TASK DETAILS = Every line with the string "retaining" must be copied from the entries below.

Data entries
Segment Open

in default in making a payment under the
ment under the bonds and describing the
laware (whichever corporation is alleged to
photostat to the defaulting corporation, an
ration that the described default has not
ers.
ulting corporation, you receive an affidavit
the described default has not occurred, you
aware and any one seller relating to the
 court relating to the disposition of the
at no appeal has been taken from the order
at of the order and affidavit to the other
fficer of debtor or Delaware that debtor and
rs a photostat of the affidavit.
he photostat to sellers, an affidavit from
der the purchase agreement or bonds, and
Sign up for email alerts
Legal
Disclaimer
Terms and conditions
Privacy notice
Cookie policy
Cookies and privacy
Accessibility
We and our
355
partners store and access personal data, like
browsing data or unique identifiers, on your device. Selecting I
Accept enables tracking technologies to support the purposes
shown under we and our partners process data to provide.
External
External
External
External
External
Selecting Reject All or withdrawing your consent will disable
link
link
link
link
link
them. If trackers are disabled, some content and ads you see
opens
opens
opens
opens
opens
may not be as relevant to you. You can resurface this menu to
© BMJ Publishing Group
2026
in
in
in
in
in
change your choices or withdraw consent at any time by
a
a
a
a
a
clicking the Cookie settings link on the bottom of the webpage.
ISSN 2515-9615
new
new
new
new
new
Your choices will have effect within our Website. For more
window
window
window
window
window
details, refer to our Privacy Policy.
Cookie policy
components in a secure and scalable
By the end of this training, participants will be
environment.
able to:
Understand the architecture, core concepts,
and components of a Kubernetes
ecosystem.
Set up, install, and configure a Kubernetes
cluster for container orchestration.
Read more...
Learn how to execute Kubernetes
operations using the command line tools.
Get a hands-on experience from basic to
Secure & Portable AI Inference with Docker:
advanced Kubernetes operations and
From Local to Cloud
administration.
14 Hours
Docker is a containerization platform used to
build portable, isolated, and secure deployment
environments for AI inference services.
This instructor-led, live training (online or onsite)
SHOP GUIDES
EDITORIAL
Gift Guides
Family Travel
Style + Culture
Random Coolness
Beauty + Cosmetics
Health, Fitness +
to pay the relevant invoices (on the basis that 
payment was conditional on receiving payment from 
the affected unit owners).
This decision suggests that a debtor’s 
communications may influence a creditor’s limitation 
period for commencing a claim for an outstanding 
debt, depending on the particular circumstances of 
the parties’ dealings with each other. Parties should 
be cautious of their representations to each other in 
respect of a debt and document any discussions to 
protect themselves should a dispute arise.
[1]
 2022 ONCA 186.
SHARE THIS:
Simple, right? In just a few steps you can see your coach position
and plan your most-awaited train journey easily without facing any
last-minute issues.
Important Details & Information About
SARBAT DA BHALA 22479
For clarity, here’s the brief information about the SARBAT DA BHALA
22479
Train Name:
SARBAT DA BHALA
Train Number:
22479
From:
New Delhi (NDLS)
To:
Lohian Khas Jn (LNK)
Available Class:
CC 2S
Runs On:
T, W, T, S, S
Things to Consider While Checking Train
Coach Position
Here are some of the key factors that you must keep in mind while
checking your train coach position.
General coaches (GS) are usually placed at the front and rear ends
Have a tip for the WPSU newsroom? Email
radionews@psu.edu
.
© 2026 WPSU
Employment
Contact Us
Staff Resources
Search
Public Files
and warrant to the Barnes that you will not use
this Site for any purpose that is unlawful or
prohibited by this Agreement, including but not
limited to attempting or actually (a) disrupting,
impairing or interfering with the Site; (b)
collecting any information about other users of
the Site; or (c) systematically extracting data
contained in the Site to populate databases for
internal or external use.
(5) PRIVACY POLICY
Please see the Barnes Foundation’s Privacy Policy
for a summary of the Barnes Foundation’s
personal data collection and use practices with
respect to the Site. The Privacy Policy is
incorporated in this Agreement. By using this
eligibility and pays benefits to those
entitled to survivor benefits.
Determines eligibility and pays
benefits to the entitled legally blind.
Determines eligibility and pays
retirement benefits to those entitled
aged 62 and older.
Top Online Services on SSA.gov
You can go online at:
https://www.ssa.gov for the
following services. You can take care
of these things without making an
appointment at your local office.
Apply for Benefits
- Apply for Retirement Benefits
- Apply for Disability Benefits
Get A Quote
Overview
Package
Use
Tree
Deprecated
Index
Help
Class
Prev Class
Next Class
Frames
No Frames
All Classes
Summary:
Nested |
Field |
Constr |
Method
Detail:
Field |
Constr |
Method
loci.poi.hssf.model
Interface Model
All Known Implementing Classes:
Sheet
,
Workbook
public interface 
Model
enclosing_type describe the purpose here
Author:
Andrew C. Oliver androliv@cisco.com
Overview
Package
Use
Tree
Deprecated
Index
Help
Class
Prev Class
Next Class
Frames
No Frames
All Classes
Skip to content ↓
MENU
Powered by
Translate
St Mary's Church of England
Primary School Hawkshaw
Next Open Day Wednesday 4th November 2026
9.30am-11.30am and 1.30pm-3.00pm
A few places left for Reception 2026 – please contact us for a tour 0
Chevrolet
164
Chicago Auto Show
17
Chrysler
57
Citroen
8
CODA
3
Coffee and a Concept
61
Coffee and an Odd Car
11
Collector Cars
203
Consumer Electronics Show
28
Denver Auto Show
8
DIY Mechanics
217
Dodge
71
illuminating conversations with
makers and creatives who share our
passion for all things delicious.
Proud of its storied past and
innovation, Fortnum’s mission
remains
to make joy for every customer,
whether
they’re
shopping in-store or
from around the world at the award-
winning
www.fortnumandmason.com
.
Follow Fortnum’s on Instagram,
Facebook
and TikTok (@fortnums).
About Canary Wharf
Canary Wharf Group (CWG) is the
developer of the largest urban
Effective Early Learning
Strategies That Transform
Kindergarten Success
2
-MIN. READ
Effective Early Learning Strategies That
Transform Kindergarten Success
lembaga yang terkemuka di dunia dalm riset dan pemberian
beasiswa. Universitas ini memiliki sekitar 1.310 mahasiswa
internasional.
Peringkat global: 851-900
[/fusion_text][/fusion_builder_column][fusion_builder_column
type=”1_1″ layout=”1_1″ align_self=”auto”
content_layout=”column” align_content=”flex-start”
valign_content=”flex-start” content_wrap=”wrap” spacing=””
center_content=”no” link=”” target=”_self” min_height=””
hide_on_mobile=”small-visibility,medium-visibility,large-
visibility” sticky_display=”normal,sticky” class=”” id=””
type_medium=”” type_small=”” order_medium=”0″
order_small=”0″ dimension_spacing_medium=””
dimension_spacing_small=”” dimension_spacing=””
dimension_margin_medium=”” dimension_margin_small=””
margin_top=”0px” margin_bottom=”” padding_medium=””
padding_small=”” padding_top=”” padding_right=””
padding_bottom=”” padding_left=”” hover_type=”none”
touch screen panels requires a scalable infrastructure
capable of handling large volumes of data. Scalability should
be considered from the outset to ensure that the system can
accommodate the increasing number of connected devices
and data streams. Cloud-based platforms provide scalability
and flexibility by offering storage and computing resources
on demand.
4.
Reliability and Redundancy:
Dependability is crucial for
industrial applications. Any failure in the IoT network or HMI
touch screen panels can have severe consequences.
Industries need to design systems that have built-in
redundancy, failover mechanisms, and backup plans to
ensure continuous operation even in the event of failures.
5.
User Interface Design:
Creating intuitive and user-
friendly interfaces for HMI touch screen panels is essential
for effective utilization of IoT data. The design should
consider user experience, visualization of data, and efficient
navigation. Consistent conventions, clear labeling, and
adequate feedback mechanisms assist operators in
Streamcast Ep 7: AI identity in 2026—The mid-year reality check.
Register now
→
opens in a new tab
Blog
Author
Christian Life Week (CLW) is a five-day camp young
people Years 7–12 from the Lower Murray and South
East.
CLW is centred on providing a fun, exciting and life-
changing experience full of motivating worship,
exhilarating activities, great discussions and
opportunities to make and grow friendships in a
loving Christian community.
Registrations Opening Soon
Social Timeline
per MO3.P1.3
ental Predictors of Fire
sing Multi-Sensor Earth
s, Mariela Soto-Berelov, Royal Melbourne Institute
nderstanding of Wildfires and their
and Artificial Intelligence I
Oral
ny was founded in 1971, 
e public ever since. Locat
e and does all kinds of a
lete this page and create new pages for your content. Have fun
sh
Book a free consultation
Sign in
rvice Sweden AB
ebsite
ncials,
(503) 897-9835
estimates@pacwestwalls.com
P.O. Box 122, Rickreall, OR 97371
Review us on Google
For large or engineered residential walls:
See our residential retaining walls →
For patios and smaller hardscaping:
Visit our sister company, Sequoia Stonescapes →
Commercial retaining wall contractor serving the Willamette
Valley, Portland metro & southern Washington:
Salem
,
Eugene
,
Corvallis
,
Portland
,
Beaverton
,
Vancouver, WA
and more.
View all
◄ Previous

Segment Closed

EXPECTED ANSWER =
See our residential retaining walls →
Commercial retaining wall contractor serving the Willamette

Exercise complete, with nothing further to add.